Data Flow (detailed)
- compute_2d_axes produces windows (time labels) and canonical positions_by_window.
- load_positions consumes positions_by_window and returns a mapping party -> list of centroids (one per window) where centroids may contain None/NaN for missing windows.
- build_trajectories_tab selects parties and for each party calls _build_party_axis_figure which:
- extracts raw xs_raw, ys_raw arrays aligned to windows
- computes smoothed xs_plot, ys_plot via _spline_smooth
- builds Plotly trace using xs_plot/ys_plot for the line and includes xs_raw/ys_raw in customdata with safe_float conversion
- adds the trace inside a try/except and emits any exception + raw samples to debug
Error Handling
- Use safe_float to prevent float(None) and similar runtime TypeErrors when building hover/customdata.
- Use per-party try/except to avoid a single-party failure blanking the whole chart; log the error and continue plotting other parties.
- Show structured diagnostics in the existing DEBUG expander with these fields: party name, windows_count, raw_centroid_count, non_nan_count, sample_raw_xs, sample_raw_ys, exception (if any).
Testing Strategy
-
Unit tests:
- safe_float: None -> nan, '1.23' -> 1.23 (if strings are expected), invalid -> nan
- UI label helpers: axis_classifier.display_label_for_modal(...) and choose_trajectory_title() do not return raw "As 1"/"As 2"
-
Integration tests (lightweight):
- Build a synthetic positions_by_window with some None / NaN holes and assert _build_party_axis_figure returns a Plotly trace object (or equivalent structure) and that customdata contains numeric/NaN values not exceptions.
- Test that build_trajectories_tab's DEBUG expander receives the expected diagnostic entries for a party with missing centroids.
-
Manual verification steps (later): run full Streamlit with duckdb/plotly installed and open Explorer -> Trajectories to confirm traces are visible for typical parties and inspect the DEBUG expander.
Open Questions
- Are there other UI locations still exposing raw modal labels?

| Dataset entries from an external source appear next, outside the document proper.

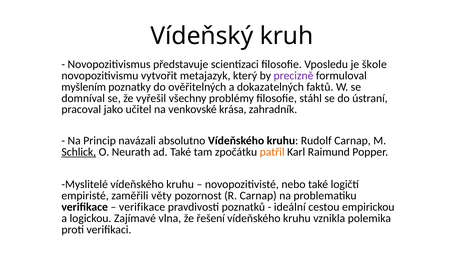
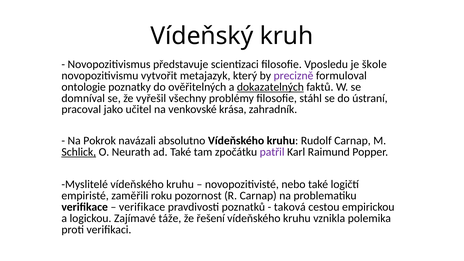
myšlením: myšlením -> ontologie
dokazatelných underline: none -> present
Princip: Princip -> Pokrok
patřil colour: orange -> purple
věty: věty -> roku
ideální: ideální -> taková
vlna: vlna -> táže
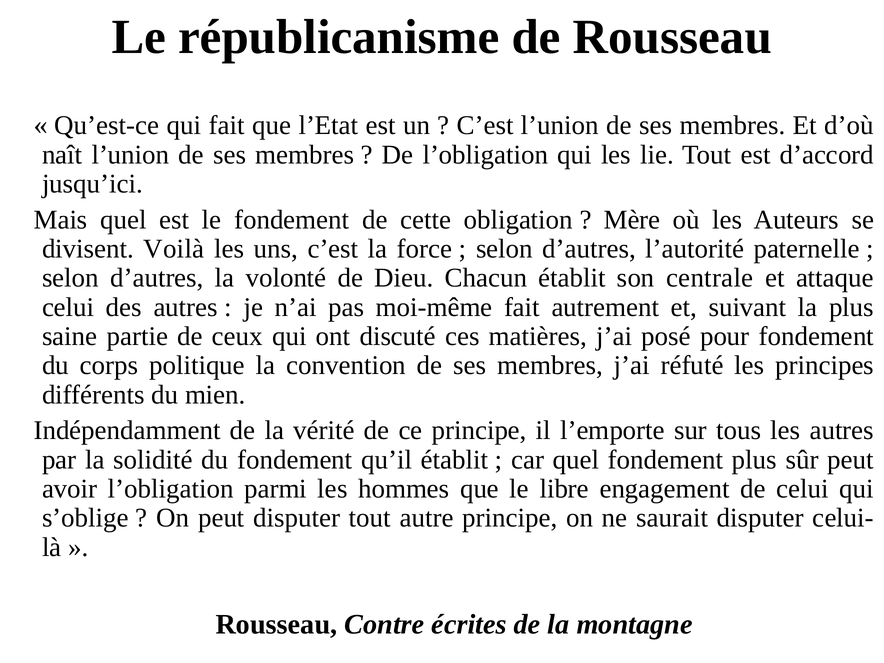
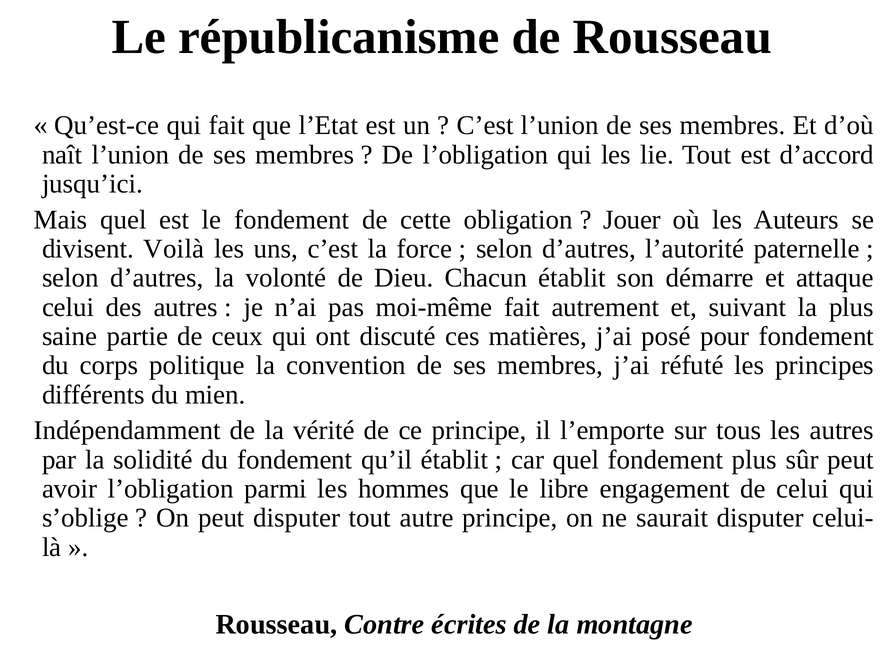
Mère: Mère -> Jouer
centrale: centrale -> démarre
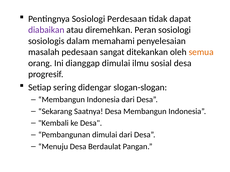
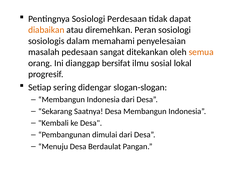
diabaikan colour: purple -> orange
dianggap dimulai: dimulai -> bersifat
sosial desa: desa -> lokal
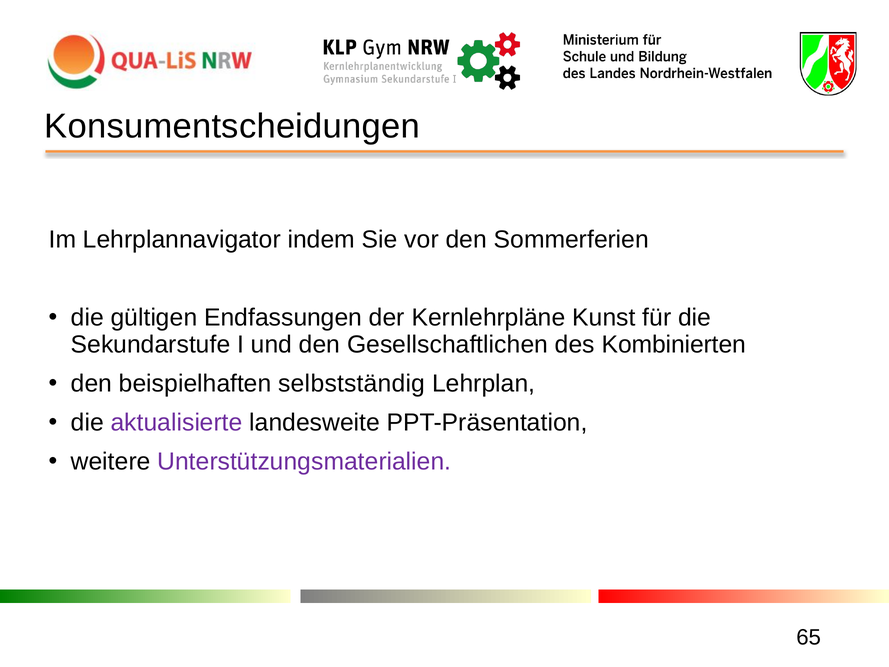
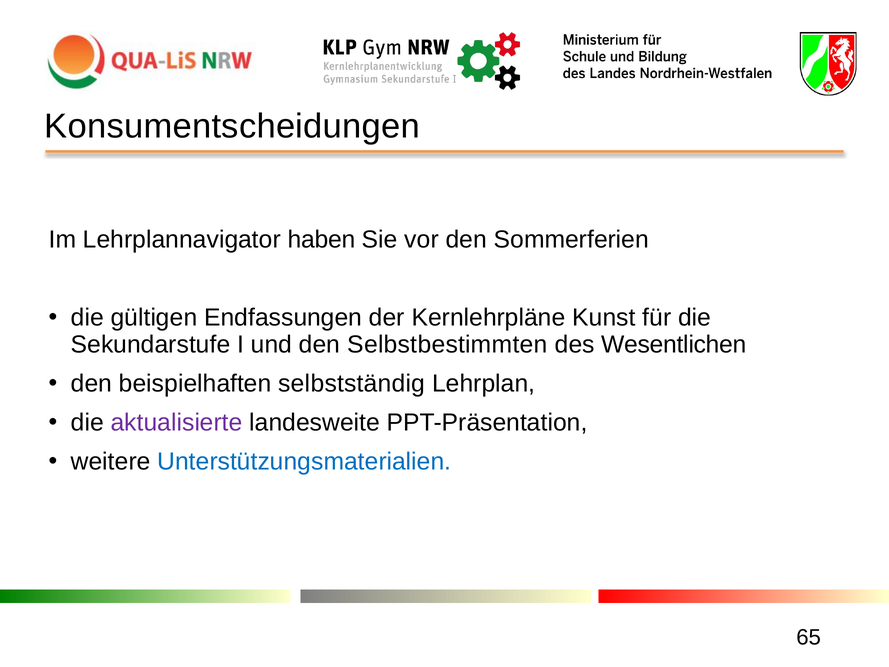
indem: indem -> haben
Gesellschaftlichen: Gesellschaftlichen -> Selbstbestimmten
Kombinierten: Kombinierten -> Wesentlichen
Unterstützungsmaterialien colour: purple -> blue
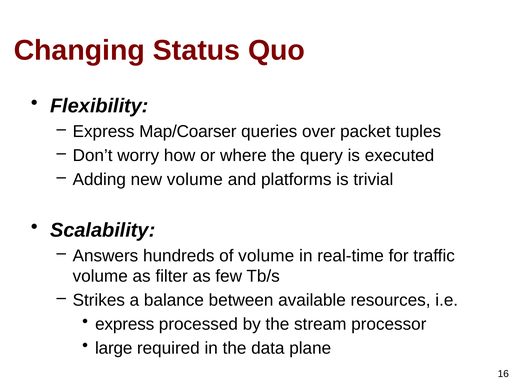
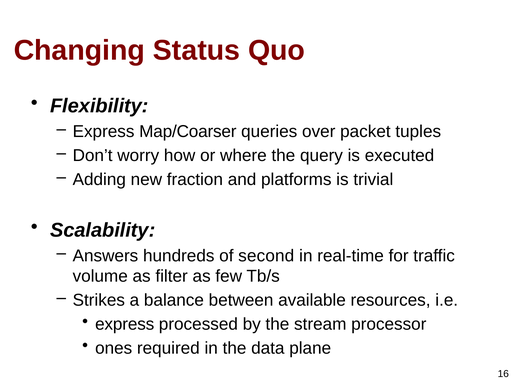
new volume: volume -> fraction
of volume: volume -> second
large: large -> ones
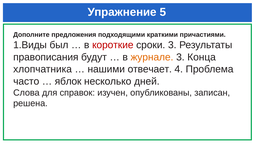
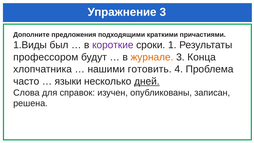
Упражнение 5: 5 -> 3
короткие colour: red -> purple
сроки 3: 3 -> 1
правописания: правописания -> профессором
отвечает: отвечает -> готовить
яблок: яблок -> языки
дней underline: none -> present
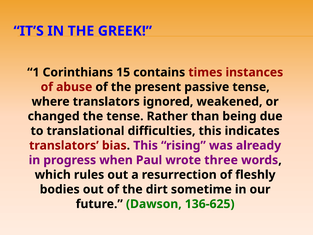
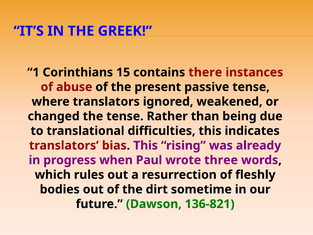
times: times -> there
136-625: 136-625 -> 136-821
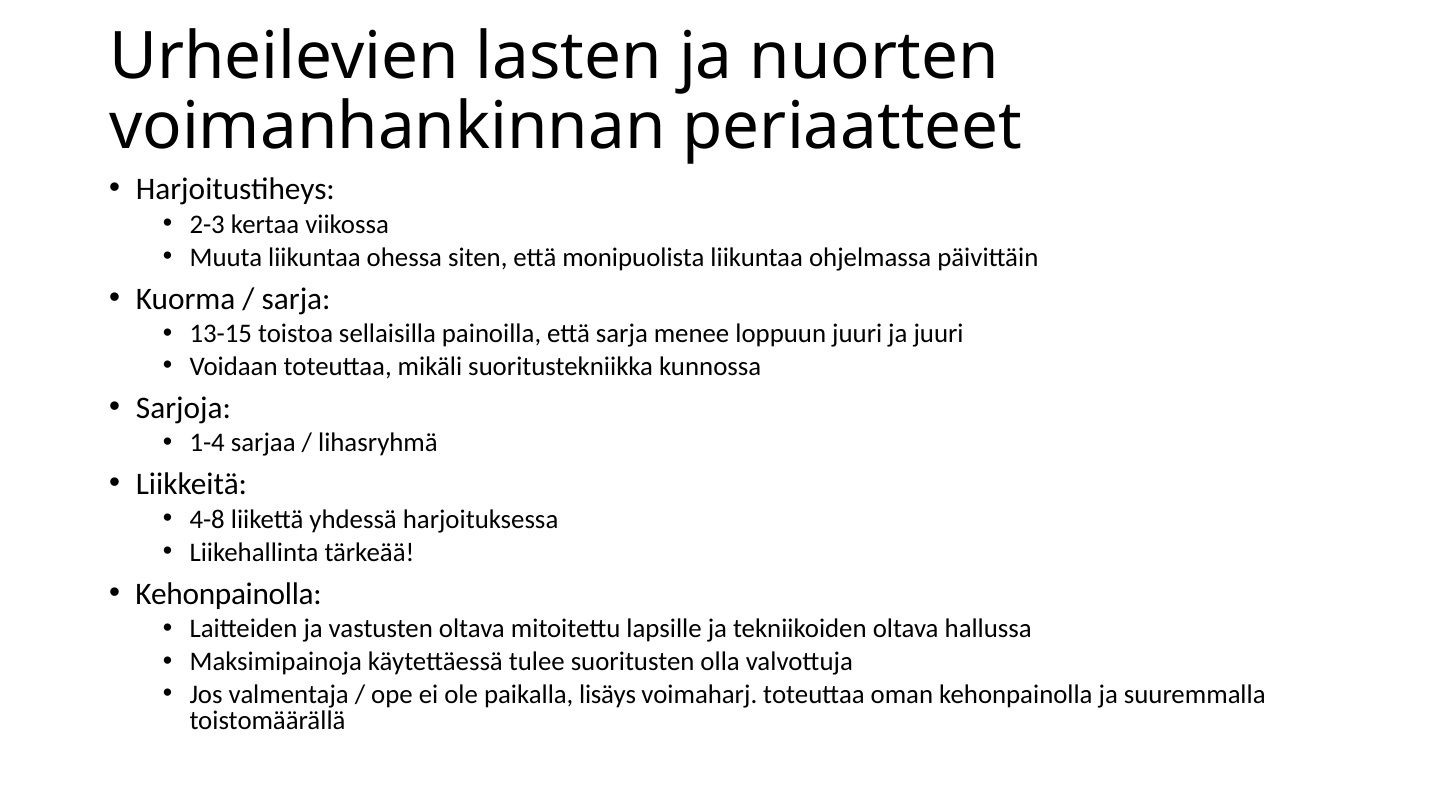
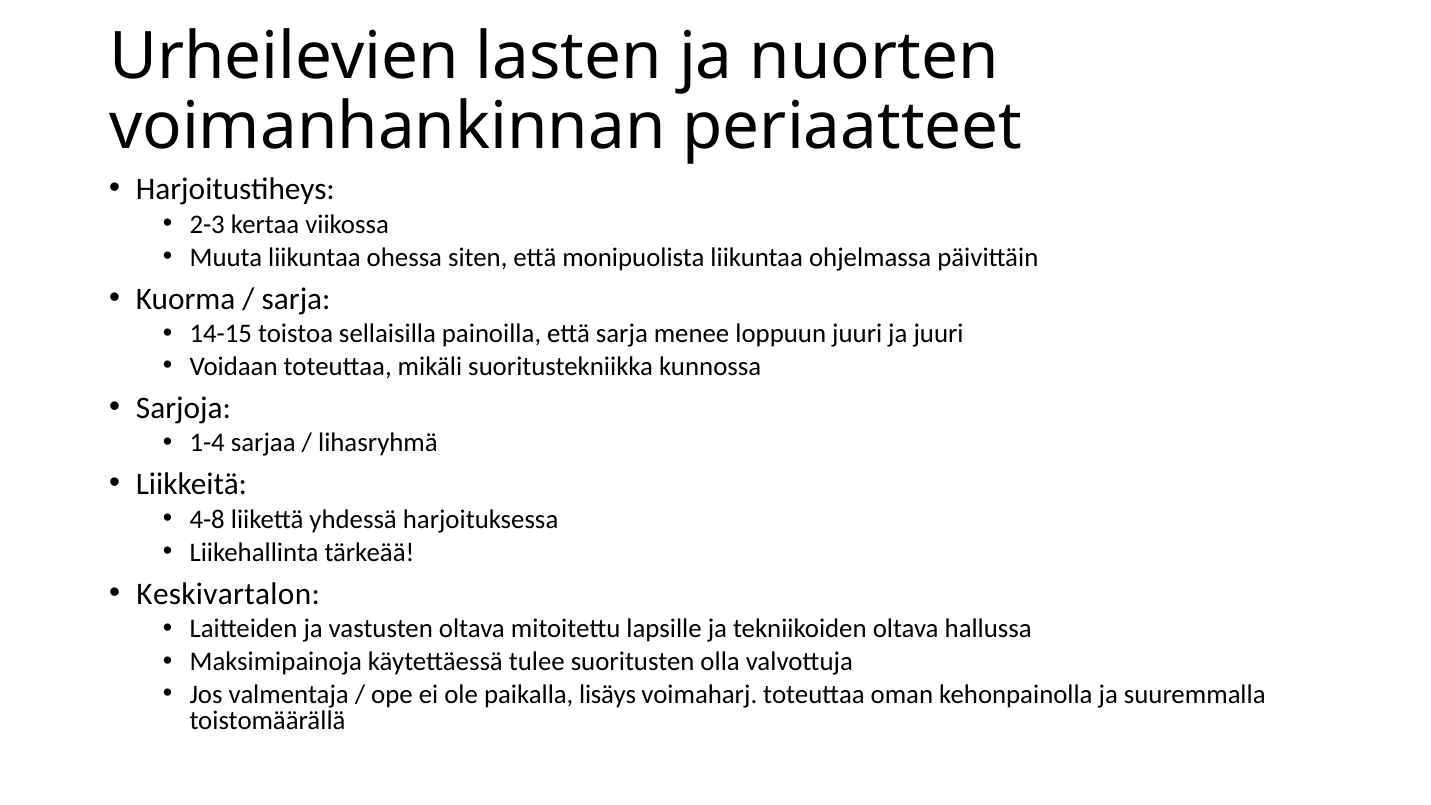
13-15: 13-15 -> 14-15
Kehonpainolla at (228, 594): Kehonpainolla -> Keskivartalon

We should sweep the repo and tests already added help with this, but it may not be exhaustive.
- Do we want safe_float to try to coerce numeric strings? My proposal is no coercion (only pass-through numeric types and map others -> nan) unless tests show string encodings exist in centroid data.
- If diagnostics show that many parties are missing centroids entirely, we'll need the full normalization sweep (alternative #1).
I'm proceeding to create the design doc. Interrupt if you want changes.